Keener realized that this vision statement perfectly matched her vision for Sister Care. She felt empowered to move forward, and knew she needed help.

Keener pulled in board members Guengerich and Carolyn Holderread Heggen, who helped her rethink Sister Care entirely and with Heggen’s leadership, they wrote a new and expanded manual. Heggen, a psychotherapist with a Ph.D. who was a well-known speaker in the wider church, became a co-presenter with Keener.

Having grown up in Puerto Rico, lived as an adult in Pakistan and Nepal and done community trauma healing in numerous other countries, Heggen brought many intercultural connections. Keener and Heggen led Sister Care seminars in several states and the first international seminar in India in 2012.
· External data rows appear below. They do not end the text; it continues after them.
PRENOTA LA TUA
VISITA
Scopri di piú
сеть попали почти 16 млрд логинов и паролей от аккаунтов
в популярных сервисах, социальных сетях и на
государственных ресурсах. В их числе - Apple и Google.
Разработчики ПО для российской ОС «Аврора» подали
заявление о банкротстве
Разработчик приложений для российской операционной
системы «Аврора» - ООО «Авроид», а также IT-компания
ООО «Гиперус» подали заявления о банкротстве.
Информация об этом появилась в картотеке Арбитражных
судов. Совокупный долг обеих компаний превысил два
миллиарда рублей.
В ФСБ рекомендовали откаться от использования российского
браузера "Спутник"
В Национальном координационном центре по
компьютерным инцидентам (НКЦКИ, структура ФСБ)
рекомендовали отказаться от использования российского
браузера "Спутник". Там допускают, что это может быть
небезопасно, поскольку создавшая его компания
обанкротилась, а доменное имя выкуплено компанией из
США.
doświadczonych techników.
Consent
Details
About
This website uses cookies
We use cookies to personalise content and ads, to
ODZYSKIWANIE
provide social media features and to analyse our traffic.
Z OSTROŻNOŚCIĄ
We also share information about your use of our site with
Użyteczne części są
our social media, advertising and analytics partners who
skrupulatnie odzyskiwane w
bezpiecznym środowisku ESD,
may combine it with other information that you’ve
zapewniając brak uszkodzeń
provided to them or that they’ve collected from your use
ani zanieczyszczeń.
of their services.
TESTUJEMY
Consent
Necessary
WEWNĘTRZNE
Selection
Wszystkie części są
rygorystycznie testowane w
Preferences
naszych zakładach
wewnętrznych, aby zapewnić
By the end of 2014, seminars had been held in all 21 area conferences of Mennonite Church USA, as well as 11 international countries in Asia, Central and South America, Canada, and the Caribbean. The manual was translated into Spanish, Kek’chi’ and Portuguese.
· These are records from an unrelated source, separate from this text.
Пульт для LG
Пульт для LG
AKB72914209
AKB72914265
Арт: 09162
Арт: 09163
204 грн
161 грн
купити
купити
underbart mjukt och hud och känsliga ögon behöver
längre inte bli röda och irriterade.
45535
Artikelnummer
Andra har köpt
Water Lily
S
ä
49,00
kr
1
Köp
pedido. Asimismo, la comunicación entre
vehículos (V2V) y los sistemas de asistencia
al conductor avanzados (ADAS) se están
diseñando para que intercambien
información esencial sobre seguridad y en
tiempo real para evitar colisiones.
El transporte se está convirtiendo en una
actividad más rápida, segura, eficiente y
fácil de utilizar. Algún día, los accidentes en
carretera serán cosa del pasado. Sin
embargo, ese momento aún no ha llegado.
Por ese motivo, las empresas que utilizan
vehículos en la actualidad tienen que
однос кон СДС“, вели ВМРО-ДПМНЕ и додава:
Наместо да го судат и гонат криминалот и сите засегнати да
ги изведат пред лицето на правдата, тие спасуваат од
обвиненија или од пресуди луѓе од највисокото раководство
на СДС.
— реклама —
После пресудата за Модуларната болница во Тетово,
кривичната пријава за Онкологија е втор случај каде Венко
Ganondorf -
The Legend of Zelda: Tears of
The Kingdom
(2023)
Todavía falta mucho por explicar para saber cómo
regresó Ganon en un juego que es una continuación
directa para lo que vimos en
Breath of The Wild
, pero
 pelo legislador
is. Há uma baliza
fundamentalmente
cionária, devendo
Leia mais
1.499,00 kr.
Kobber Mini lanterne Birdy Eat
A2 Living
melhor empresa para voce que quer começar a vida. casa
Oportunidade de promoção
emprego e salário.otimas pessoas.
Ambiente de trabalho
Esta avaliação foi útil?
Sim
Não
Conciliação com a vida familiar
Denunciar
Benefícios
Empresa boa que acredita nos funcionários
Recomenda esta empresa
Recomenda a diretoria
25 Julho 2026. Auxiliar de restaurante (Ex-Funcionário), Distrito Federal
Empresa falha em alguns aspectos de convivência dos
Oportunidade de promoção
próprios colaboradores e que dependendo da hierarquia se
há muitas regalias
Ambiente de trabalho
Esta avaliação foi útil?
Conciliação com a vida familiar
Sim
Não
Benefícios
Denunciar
“Sister Care has really transformed the organization,” said Basinger, pointing out that it has brought both new life and new giving. Basinger said that it usually does not work to get individuals to give without a specific emphasis, and Sister Care, especially the international seminars, has often been that. With the technology expertise of Communications Director, Claire DeBerg, MW USA developed an active blog, Facebook page, and Twitter account—supporters can follow events almost in real time. “They can share what God is doing in the lives of these women,” said Basinger. “That’s how you grow women’s hearts.”
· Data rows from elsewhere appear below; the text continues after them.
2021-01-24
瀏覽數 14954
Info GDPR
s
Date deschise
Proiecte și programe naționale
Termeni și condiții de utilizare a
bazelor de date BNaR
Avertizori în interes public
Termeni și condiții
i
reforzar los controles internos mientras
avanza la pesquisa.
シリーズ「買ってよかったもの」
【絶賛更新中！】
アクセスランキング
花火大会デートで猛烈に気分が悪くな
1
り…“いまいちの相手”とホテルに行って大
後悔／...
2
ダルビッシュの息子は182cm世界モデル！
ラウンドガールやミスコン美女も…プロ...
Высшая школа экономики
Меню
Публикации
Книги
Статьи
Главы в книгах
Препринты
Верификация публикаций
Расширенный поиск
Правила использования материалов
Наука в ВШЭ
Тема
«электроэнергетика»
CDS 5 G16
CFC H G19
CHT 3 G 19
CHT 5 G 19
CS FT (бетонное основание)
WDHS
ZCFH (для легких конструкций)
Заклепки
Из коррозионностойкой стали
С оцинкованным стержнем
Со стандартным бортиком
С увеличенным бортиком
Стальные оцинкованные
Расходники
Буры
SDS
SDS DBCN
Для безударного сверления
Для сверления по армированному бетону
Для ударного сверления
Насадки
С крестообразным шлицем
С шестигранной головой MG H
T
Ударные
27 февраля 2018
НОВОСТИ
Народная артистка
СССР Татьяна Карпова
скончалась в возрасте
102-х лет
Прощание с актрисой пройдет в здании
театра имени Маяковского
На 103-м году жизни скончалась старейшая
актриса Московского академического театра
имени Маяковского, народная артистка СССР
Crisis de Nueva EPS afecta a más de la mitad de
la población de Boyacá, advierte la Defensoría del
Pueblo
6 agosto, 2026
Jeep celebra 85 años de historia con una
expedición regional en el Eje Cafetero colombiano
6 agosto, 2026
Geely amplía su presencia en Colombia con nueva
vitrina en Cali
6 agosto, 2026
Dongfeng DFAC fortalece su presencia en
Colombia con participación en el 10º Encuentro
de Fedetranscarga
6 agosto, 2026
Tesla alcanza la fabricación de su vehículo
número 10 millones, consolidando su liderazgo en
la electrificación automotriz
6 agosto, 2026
MW USA still faces many challenges today.

While the organization is on solid financial footing and has received generous grants from several sources, it is always uncertain how much money will be available for the coming years. Funds are constantly needed for new projects, such as putting the magazine online, hoping to stop the decrease in magazine subscriptions. Some younger women are involved in the organization—and a pilot Sister Care seminar for college women was offered in March 2015 at Goshen College, Ind., with a follow-up planned for fall 2015—but there is still the lingering perception that MW USA is mostly for older women, especially women who sew.

There are many Mennonite women who still do meet together and sew, and the organization wants to acknowledge their important, faithful work as they continue to move forward.

MW USA embarks on a new chapter in April 2015.

Following Guengerich’s retirement, Marlene Harder Bogard was hired as executive director. Keener will continue part-time as Sister Care director. Basinger has relished the chance to walk alongside MW USA for such an extended period and see the organization change. She noted that when she mentions her work with MW USA to other Mennonite Church USA groups, people have said that MW USA is a bright spot in the denomination.

“I’ve worked with other denominations,” Basinger said, “and I certainly do not hear that about their women’s organization. But, no organization dares to be complacent and assume that what they’re doing now will work for the long haul.”

Basinger points out that in today’s world organizations have to be constantly reinventing themselves while not losing the best of what they have.